Avrupa ve Türkiye’de paklık için teknolojik teknikler olduğundan bahseden Dr. Kesici, bu biçimleri şöyleki sıraladı:
“Çözüm için denizin taban, kıyıları ve yüzeyinin paklığı gerekiyor. Temizlikten daha sonra da kirletmemek gerekiyor. Temel sebebi derin deşarjı, dedik. Bu sistemden büsbütün vazgeçilmelidir. Arıtma sistemleri günümüz teknolojilerine uygun çağdaş sistemler olmalıdır. Birincisi biyolojik arıtma, bir kısım algleri yani kendi türdeşlerini kullanmak suretiyle biyolojik olarak etrafa hiç ziyan vermeden bir arıtma sistemi yapılabilir.
Oksidasyon sistemi
Başka sistemin ileri oksidasyon olduğunu belirten Dr. Kesici, dedi.

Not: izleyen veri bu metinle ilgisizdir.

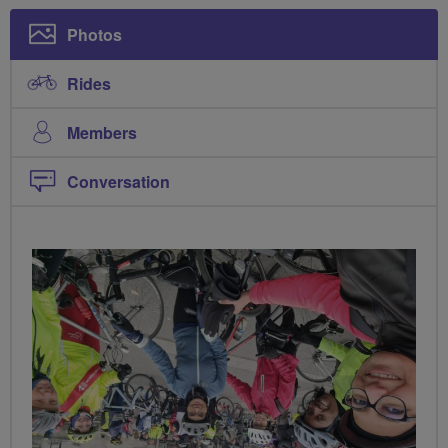
Photos
Rides
Members
Conversation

‘Denize atık bırakmanın önüne geçilebilir’
Bu sistemler uygulandığında artık denizlere atık bırakmanın da ortadan kalkmış olacağına dikkat çeken Dr Kesici, “Bu teknolojiyi kesinlikle kurmamız lazım zira İstanbul dünyanın göz bebeği, tabiatla dalga geçilmiyor. Yaşadığımız Covid bize tabiatın istikrarlarının bozulduğunda başımıza nelerin gelebileceğini gösterdi. Bu olay da bize diyor ki ‘Artık dikkat edin.’ Bu deniz meyyit, kokmuş deniz haline geldi. Tıpkı Mamak çöplüğünün patladığı üzere patladı” diye konuştu.

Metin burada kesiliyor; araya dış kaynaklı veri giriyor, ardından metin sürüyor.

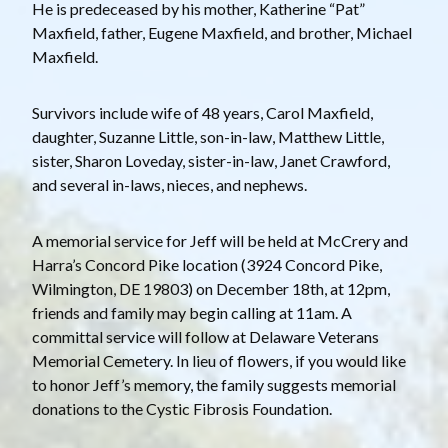
He is predeceased by his mother, Katherine “Pat”
Maxfield, father, Eugene Maxfield, and brother, Michael
Maxfield.
Survivors include wife of 48 years, Carol Maxfield,
daughter, Suzanne Little, son-in-law, Matthew Little,
sister, Sharon Loveday, sister-in-law, Janet Crawford,
and several in-laws, nieces, and nephews.
A memorial service for Jeff will be held at McCrery and
Harra’s Concord Pike location (3924 Concord Pike,
Wilmington, DE 19803) on December 18th, at 12pm,
friends and family may begin calling at 11am. A
committal service will follow at Delaware Veterans
Memorial Cemetery. In lieu of flowers, if you would like
to honor Jeff’s memory, the family suggests memorial
donations to the Cystic Fibrosis Foundation.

‘İstanbul’un hoşluğu bunlardan daha pahalı’
İleri teknolojilerde atık suyun özelliğine göre de ultraviyole ve daha da gelişmişi nanofiltrasyon kullanıldığını açıklayan Dr. Kesici, şunları söylemiş oldu:
“Nanofiltrasyon fabrikalarda kesinlikle yapılmalıdır. Bu bir nevi bakteri, virüs ve organik kalıntıların giderilmesi ve suyun sertliğiyle ilgili de bir sistem. Kıymetli olabilir fakat İstanbul’un hoşluğu bunlardan fazlaca daha değerli. İstanbul’a, Marmara’ya bu kıymet. Marmara’nın tarihi, sosyolojik değerine baktığımızda ne savaşlar yapılmış boğazlar için. Gelecek kuşaklara ve komşu ülkelerimize karşı da sorumluluğumuz zira Ege, Karadeniz ve Akdeniz’e de yayılıyor”
‘5-10 yılda olağana dönülür’
Dünyada birfazlaca ülkenin kullandığı bu teknolojilerin ileride de kesinlikle uygulanmak zorunda kalınacağını söyleyen Dr. Erol Kesici, “Eğer bir an evvel bu önlemleri alırsak evvel temizlemek daha sonra kirletmemek ve arıttığımız suları da buraya vermemek üzere uygulamaları yaparsak 5 yıla kadar temizlenir. Olağana döndürülmesi için birinci olarak dinlendirilmeli ve hiç bir biçimde atık su verilmemelidir. Gerekli tedbirler alınır ve süratli bir biçimde başlayıp herkes ferdi ve toplumsal sorumluluklarını yerine getirirse 5 yıl ortasında kokusuz bir Marmara Denizi’ni bir daha bakılırsabiliriz. 10 yıla kadar da biyoçeşitliliği artar” diye konuştu.